Paul Auster: City of glass (1987, Penguin Books) 4 stars

Review of 'City of glass' on 'Goodreads'

5 stars

Astounding. Read it in one sitting (or rather standing. I found it's easier to concentrate reading when I'm leaning on the door frame and occasionally gazing outside to look at the plants and the sky.) It's exhilarating to finally finish reading something after being in a reading slump these past few months.

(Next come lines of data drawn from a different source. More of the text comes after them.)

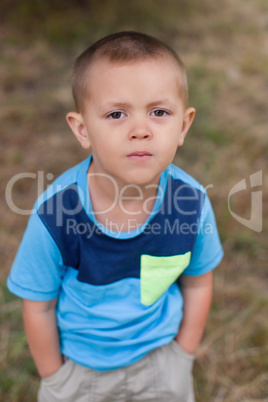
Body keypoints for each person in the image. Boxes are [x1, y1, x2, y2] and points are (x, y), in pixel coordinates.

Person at [7, 31, 223, 402]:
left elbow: (199, 282)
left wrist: (182, 354)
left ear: (183, 126)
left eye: (159, 112)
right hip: (80, 369)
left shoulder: (191, 204)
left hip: (160, 360)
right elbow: (39, 304)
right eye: (116, 114)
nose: (140, 130)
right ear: (82, 129)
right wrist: (56, 378)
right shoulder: (56, 213)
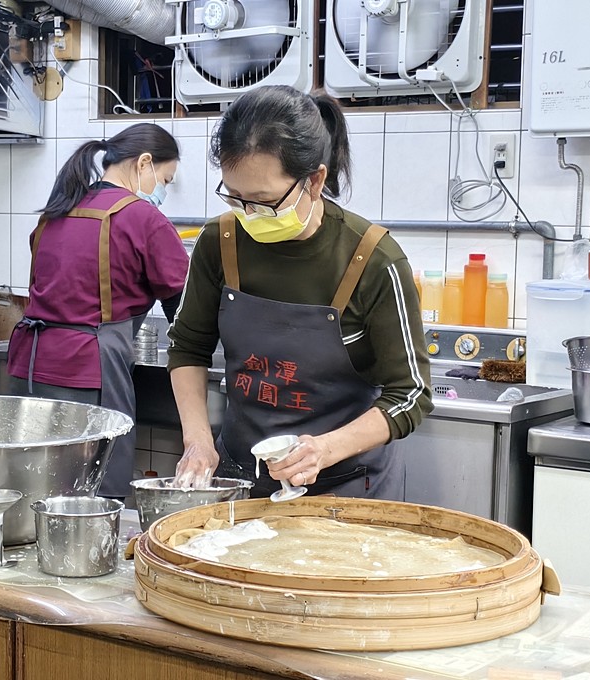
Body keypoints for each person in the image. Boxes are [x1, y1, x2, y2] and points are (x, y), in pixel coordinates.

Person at [168, 86, 432, 500]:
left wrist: (325, 449)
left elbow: (411, 394)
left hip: (347, 487)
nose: (248, 214)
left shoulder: (374, 259)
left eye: (264, 201)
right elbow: (188, 347)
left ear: (314, 180)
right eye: (235, 197)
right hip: (243, 479)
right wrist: (198, 439)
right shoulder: (219, 242)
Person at [7, 123, 190, 499]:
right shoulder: (143, 219)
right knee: (96, 486)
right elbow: (180, 306)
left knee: (36, 483)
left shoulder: (57, 210)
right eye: (165, 179)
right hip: (90, 369)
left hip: (28, 365)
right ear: (144, 164)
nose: (161, 189)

The theme that is immediately apparent is that of the double. Doppelgangers, aliases, that whole thing. The discussions about the words are interesting. The Paul Stillman character was interesting. One of the main character's discussions with Peter Stillman reminded me of that episode in Garcia Marquez's 'Cien Anos ...' (R.I.P.) where the people were stricken by the sickness of forgetting. The episode about the child suffering for the greater good reminds me of the story 'Those Who Walk Away from Omelas' by Le Guin. The episode where the character tried to minimize his eating to focus more on the job, reminded me of Kafka's 'A Hunger Artist.' Keeping up with the theme of the double is the structure of the book itself. Paul Auster writes a book about an author (Daniel Quinn) who writes detective stories under an alias, who somehow gets hired by a woman, who assumed he was a detective named Paul Auster (again the whole double thing). And it gets crazier from there.

Overall the story very much lived up to the hype I've been reading about. This is the second story of his I've read after Moon Palace.